Para quem é jornalista, algumas das discussões ali colocadas não chegam a ser novidade, mas para o público em geral, noções de imparcialidade, noticiabilidade e furos jornalísticos podem não ser tão presentes. Furtado pega casos interessantíssimos para discutir – a notícia errônea da Folha de São Paulo a respeito de um quadro de Pablo Picasso renderia um filme por si só – buscando casos em que jornalistas não fizeram seu trabalho devidamente. Se as entrevistas com os profissionais da área são destaques, o mesmo pode ser dito da encenação proposta por Furtado, que aparece nos bastidores dirigindo seus atores. Este misto de ensaio e peça de teatro filmado dá um belo colorido ao documentário, ilustrando de forma lúdica as discussões propostas pelos jornalistas. Outro destaque deste projeto é o fato de Jorge Furtado ter liberado, posteriormente e na íntegra, as entrevistas realizadas.
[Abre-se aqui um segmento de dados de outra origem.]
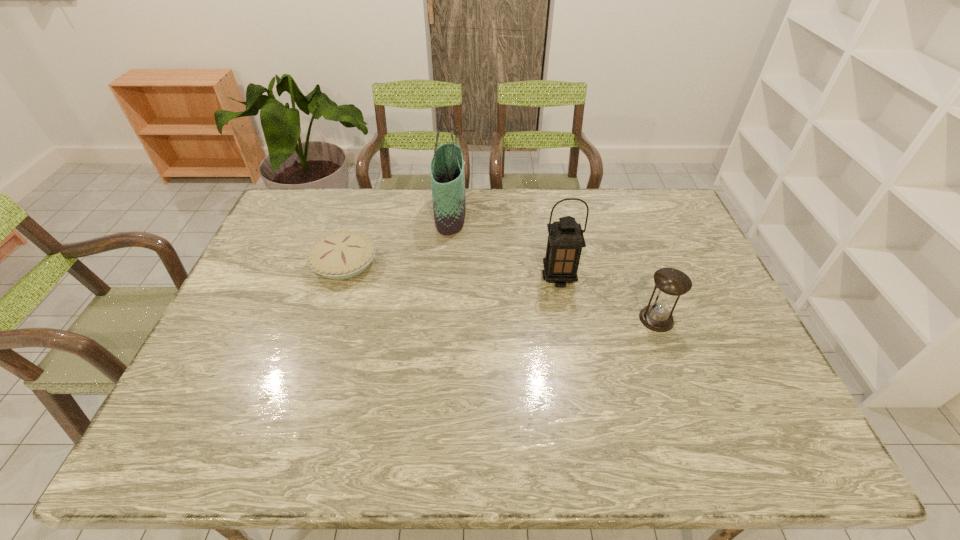
Where is `free spot between the hourglass and the shortest object`? This screenshot has height=540, width=960. free spot between the hourglass and the shortest object is located at coordinates (501, 291).

Find the location of a particular element. vacant space that is in between the second object from right to left and the nearest object is located at coordinates (608, 299).

Locate an element on the screen. The image size is (960, 540). vacant area that lies between the shortest object and the farthest object is located at coordinates 397,238.

Identify the location of empty space that is in between the third shortest object and the tote bag. The image size is (960, 540). (504, 246).

The width and height of the screenshot is (960, 540). Identify the location of free space between the pie and the tote bag. (397, 238).

You are a GUI agent. You are given a task and a screenshot of the screen. Output one action in this format:
    pyautogui.click(x=<x>, y=<y>)
    Task: Click on the free spot between the leftmost object and the third shortest object
    
    Given the screenshot: What is the action you would take?
    pyautogui.click(x=452, y=271)

Where is `vacant space that is in between the hourglass and the pie`? The width and height of the screenshot is (960, 540). vacant space that is in between the hourglass and the pie is located at coordinates (501, 291).

You are a GUI agent. You are given a task and a screenshot of the screen. Output one action in this format:
    pyautogui.click(x=<x>, y=<y>)
    Task: Click on the free point between the second tallest object and the third tallest object
    
    Given the screenshot: What is the action you would take?
    pyautogui.click(x=608, y=299)

Identify the location of vacant space that is in between the farthest object and the second object from right to left. This screenshot has width=960, height=540. (504, 246).

At what (x,y) coordinates should I click in order to perform the action: click on the third closest object to the leftmost object. Please return your answer as a coordinate pair (x, y). This screenshot has height=540, width=960. Looking at the image, I should click on (671, 283).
Para quem deseja se aprofundar nos assuntos tratados, é um verdadeiro prato cheio.
CONTRA :: “Filmar teatro se coloca como uma opção indesejável “, por Danilo Fantinel
Fundamentado em três pilares, O Mercado de Notícias critica o jornalismo nacional a partir de pontos de vista contemporâneos, de investigação documental e de uma perspectiva histórica proporcionada pela peça The Staple of News, do britânico Ben Johnson. Por um lado, Jorge Furtado alinha depoimentos afiados de profissionais brasileiros sobre as práticas e os vícios da área, destacando os conflitos entre ética e negócio – um constante desequilíbrio entre a importância de se noticiar fatos relevantes e a necessidade de se alavancar a audiência com futilidades para manter as relações corporativas de empresas com o capital publicitário público e privado. Por outro, dedica-se a uma deliciosa investigação de casos emblemáticos da irresponsabilidade jornalística verde-amarela, como o escândalo da Escola Base, a “agressão” a um político com uma bolinha de papel e a comédia republicana do “Picasso do INSS” – postura que os próprios veículos de comunicação não tiveram no passado. Porém, o ponto de partida do documentário, a peça de Johnson que dá nome ao filme, escrita em 1625, no despertar do jornalismo como conduta e como negócio, é o alicerce mais fraco do tripé. Não por ser um texto ruim (o autor é o dramaturgo inglês mais importante após Shakespeare, e a tradução manteve o tom irônico do original), mas por se teatro filmado. E essa dificilmente poderia ser encarada como uma boa escolha.
Ao que parece, Furtado optou por esta tática para manter a aura teatral da peça, remetendo-nos ao teor satírico, farsesco e ácido de The Staple of News, aproximando o máximo possível texto e espectador do que devem ter sido as encenações de séculos atrás. Porém, o cinema exige modelos de representação adequados a sua forma. Filmar teatro em palco italiano engessa planos, limita enquadramentos, desmerece locações mais adequadas e prejudica não apenas a captação de luz e som como também a interpretação de atores que, em última análise, serão apreciados em formato filme, e não no palco. Filmar uma peça, dentro de um teatro, significa abdicar de recursos cinematográficos mais adequados no momento da filmagem que poderiam valorizar tanto as atuações quanto a representação do texto. A própria montagem fílmica relativa à obra de Johnson sofre com tantas barreiras técnicas. A solução apresentada se torna postiça, artificial, pois não engendra uma mise en scène audiovisual adequada para o texto do britânico, apesar deste pontificar com exatidão o discurso proposto pela narrativa documental de Furtado. Na visão tripartite d’O Mercado de Notícias, entretanto, filmar teatro se coloca como uma opção indesejável.